## Your assignment
Which lines in the records contain the string "እንፈልጋለን"? Filter them out and copy each one, treating uppercase and lowercase letters as distinct.

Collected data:
++++++++++
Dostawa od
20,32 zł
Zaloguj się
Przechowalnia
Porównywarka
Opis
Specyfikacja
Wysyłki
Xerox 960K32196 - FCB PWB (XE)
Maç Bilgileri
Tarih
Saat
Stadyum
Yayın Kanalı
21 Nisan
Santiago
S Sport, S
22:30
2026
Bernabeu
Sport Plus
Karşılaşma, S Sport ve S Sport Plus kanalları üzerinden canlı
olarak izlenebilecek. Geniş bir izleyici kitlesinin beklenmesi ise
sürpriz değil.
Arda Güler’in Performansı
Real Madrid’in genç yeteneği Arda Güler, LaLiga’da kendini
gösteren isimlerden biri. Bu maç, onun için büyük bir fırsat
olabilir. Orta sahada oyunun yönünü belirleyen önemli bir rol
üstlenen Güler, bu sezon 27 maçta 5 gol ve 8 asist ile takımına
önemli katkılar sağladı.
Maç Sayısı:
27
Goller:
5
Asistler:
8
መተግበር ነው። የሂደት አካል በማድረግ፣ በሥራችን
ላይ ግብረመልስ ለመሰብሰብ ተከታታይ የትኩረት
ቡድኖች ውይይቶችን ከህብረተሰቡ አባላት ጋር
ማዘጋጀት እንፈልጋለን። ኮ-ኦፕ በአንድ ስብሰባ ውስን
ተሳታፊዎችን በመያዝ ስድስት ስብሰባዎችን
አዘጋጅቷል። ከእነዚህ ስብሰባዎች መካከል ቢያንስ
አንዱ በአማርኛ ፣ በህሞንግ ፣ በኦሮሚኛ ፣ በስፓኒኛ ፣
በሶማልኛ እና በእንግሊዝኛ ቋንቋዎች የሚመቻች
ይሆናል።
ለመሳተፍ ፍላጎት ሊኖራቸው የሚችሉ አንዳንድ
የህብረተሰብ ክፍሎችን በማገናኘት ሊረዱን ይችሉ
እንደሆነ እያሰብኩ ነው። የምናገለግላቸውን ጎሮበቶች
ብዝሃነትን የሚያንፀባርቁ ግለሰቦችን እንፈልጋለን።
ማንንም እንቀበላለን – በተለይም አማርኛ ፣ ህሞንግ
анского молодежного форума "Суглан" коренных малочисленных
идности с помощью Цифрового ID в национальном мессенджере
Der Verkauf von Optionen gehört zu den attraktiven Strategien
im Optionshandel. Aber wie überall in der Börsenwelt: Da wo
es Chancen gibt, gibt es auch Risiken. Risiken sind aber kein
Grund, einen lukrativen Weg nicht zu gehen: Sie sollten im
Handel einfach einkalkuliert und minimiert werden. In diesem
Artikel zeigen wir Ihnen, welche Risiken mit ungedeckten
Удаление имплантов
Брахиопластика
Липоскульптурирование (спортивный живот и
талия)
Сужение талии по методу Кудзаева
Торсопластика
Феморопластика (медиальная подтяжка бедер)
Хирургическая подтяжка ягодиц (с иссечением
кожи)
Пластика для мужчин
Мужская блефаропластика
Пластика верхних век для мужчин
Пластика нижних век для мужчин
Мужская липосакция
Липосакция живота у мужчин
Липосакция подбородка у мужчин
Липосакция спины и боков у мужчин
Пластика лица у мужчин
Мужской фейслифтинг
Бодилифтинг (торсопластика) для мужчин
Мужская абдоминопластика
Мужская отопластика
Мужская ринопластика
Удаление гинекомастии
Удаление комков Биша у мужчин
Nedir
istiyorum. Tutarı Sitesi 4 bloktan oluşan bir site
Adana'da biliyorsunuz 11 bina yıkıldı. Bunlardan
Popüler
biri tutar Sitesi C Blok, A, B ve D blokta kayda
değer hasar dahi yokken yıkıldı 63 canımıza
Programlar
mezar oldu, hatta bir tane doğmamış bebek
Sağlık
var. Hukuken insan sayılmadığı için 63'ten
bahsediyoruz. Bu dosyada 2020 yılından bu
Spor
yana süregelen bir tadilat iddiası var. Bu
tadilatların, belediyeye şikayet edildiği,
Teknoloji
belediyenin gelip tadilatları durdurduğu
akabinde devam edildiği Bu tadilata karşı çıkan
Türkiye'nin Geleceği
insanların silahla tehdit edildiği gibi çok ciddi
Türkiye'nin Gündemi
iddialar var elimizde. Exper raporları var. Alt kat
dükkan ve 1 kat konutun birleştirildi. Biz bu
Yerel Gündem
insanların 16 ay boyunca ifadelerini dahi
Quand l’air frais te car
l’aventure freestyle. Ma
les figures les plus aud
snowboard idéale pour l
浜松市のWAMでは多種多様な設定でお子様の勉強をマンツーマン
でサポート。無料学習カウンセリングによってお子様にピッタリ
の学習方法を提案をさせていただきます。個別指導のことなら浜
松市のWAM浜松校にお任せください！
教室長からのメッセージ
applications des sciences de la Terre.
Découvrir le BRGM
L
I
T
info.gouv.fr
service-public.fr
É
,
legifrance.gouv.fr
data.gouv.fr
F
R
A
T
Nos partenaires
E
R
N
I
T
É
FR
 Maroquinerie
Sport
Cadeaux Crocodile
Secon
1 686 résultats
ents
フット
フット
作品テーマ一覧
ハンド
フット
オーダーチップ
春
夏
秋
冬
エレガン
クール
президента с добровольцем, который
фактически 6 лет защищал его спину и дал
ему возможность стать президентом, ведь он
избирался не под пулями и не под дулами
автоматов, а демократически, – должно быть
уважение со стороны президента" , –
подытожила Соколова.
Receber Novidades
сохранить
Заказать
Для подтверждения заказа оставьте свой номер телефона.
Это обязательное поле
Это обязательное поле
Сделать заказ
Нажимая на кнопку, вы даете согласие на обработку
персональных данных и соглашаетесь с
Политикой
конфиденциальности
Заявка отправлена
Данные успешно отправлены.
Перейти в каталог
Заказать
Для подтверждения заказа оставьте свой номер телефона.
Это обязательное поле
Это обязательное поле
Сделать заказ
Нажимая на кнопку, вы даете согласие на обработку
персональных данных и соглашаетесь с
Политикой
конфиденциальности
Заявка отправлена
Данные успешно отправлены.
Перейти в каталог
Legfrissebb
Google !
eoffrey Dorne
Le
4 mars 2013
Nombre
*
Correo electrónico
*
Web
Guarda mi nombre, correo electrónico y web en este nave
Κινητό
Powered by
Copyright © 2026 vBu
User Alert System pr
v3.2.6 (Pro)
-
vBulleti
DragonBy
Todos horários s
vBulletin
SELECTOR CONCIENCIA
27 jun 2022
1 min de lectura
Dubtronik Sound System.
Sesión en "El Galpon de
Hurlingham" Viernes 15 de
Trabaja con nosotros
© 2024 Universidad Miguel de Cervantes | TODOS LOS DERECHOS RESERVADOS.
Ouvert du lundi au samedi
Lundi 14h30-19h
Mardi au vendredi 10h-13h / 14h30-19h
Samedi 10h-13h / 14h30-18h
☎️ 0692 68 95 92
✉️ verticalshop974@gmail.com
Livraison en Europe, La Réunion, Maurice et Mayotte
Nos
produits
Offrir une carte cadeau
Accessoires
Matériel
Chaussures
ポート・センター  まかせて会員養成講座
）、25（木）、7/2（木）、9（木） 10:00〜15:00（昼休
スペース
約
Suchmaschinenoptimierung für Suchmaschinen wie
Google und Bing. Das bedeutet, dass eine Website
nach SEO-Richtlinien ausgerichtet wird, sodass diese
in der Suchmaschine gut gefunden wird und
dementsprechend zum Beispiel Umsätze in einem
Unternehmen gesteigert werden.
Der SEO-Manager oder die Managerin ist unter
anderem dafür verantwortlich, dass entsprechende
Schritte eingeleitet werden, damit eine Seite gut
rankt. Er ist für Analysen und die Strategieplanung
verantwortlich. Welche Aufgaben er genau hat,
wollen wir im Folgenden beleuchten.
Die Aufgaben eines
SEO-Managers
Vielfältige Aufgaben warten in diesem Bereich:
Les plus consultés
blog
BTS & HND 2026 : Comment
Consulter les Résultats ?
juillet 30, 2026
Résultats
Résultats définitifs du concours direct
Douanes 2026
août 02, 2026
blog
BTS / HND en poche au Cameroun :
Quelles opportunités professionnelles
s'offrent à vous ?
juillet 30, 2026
++++++++++
## Answer to the problem
ማዘጋጀት እንፈልጋለን። ኮ-ኦፕ በአንድ ስብሰባ ውስን
ብዝሃነትን የሚያንፀባርቁ ግለሰቦችን እንፈልጋለን።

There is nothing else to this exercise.